(Your goal): With pictures removed, the data below should be returned exactly.

(Provided data):
──────
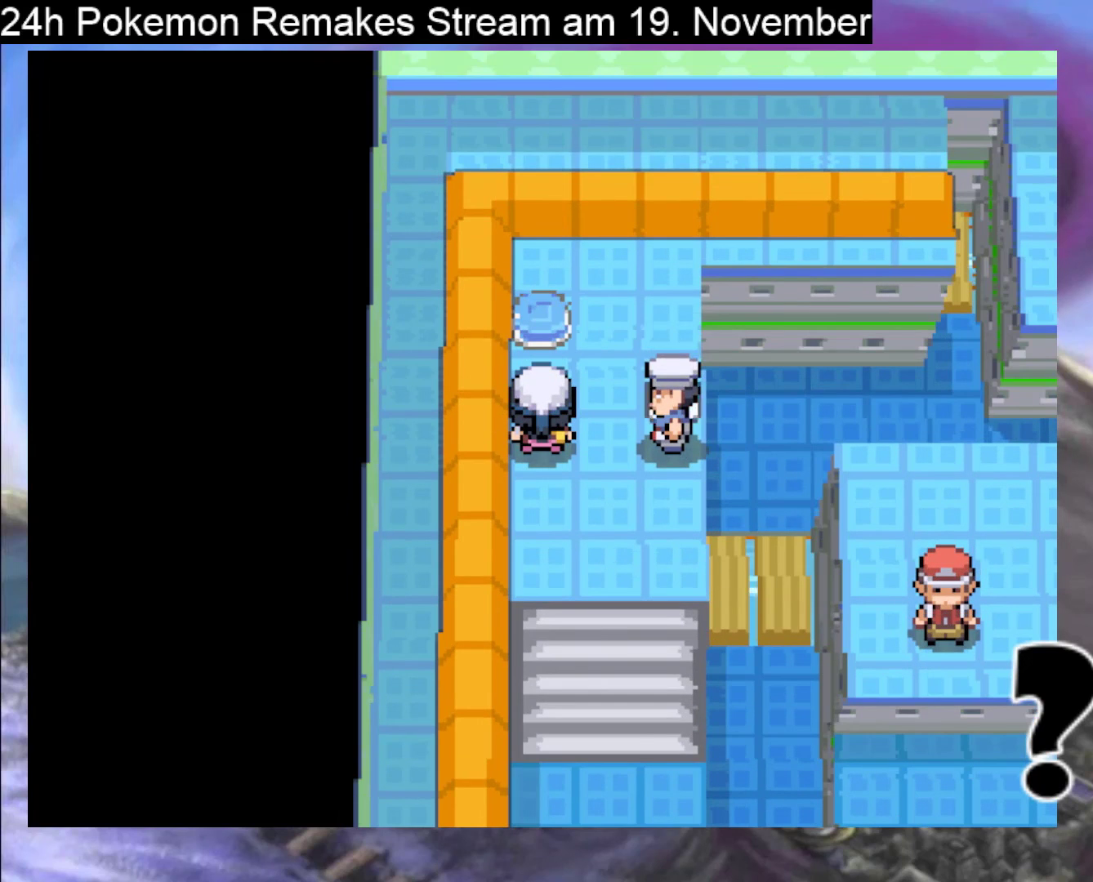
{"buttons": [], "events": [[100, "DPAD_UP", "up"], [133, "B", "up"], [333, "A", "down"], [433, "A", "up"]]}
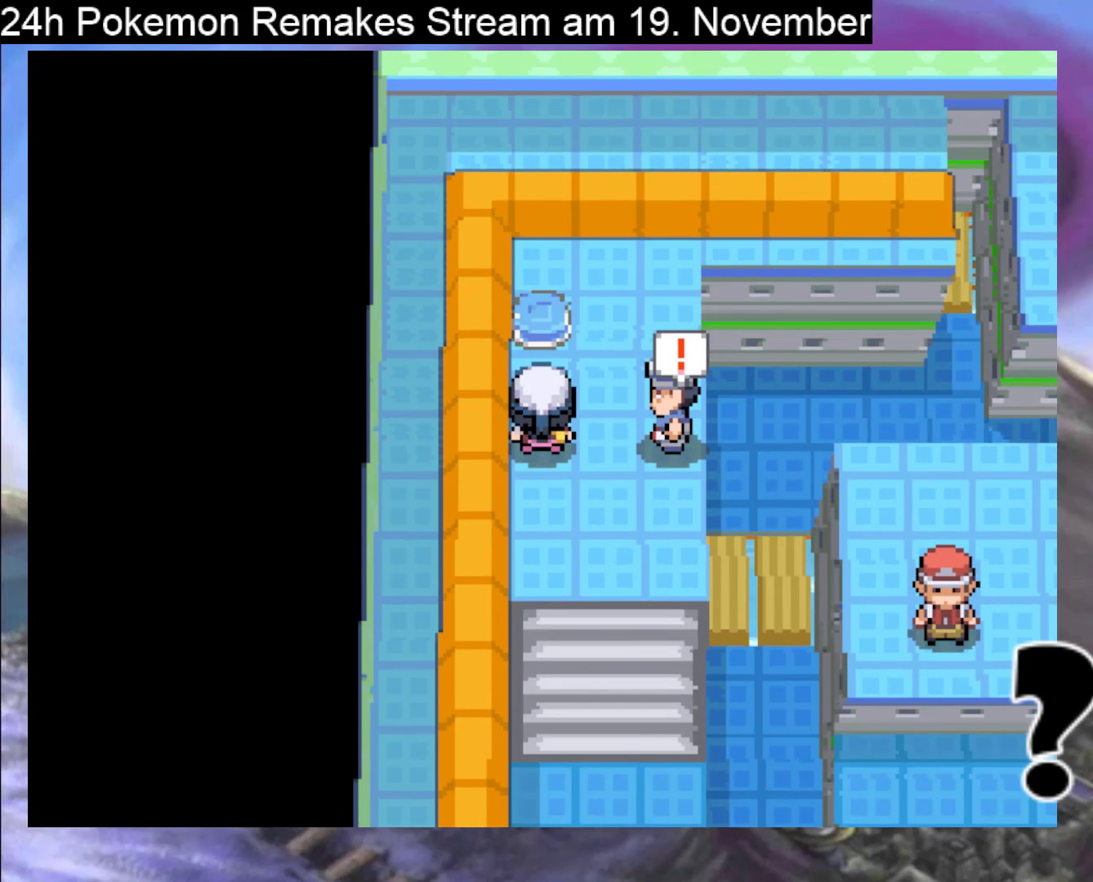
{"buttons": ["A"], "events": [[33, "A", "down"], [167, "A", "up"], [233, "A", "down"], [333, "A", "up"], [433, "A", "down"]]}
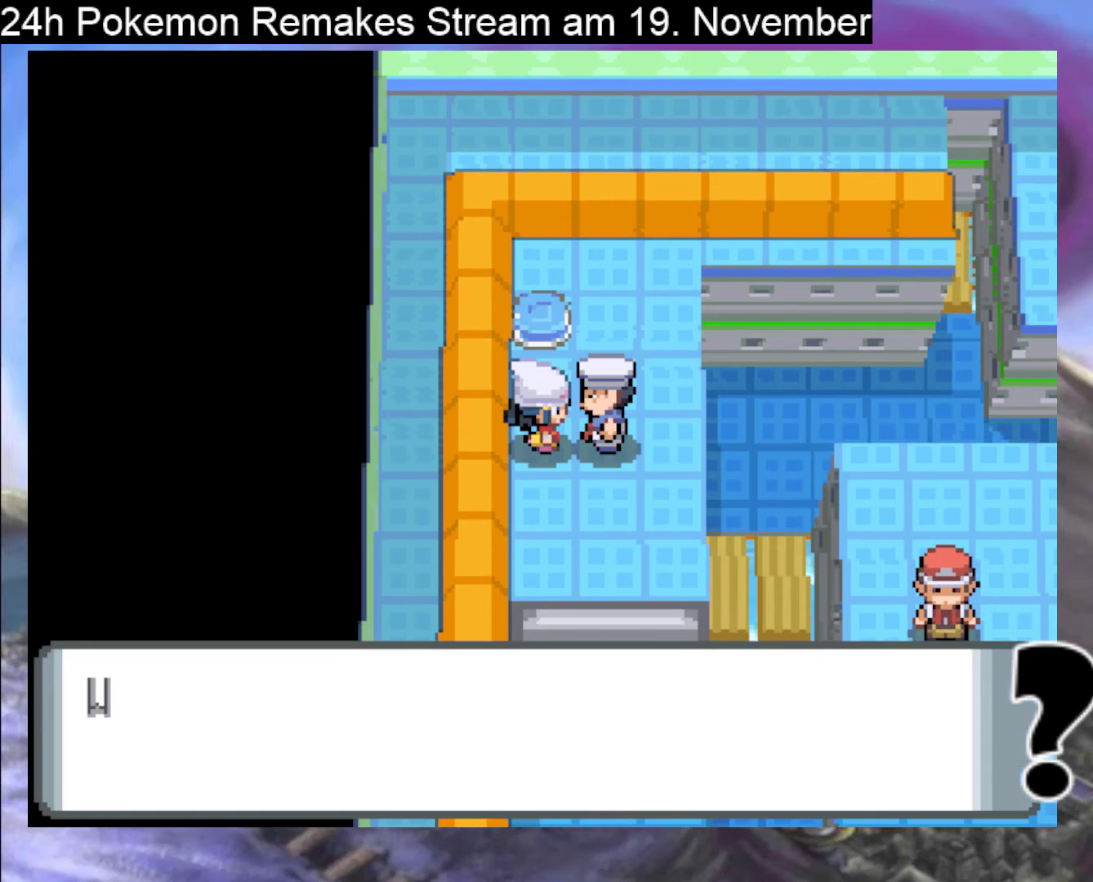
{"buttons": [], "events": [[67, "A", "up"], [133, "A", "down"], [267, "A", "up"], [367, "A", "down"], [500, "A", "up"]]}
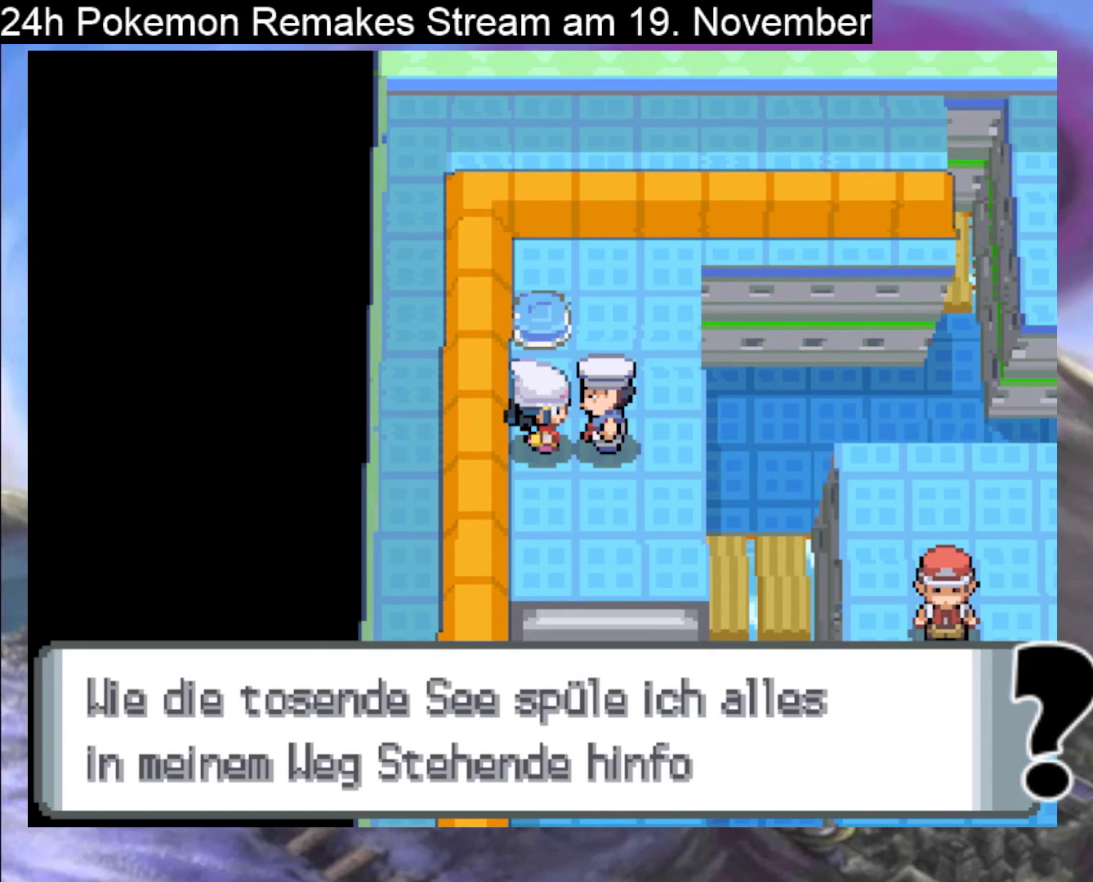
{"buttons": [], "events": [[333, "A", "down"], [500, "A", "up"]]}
──────
(Answer to this task):
{"buttons": [], "events": [[100, "DPAD_UP", "up"], [133, "B", "up"], [333, "A", "down"], [433, "A", "up"]]}
{"buttons": ["A"], "events": [[33, "A", "down"], [167, "A", "up"], [233, "A", "down"], [333, "A", "up"], [433, "A", "down"]]}
{"buttons": [], "events": [[67, "A", "up"], [133, "A", "down"], [267, "A", "up"], [367, "A", "down"], [500, "A", "up"]]}
{"buttons": [], "events": [[333, "A", "down"], [500, "A", "up"]]}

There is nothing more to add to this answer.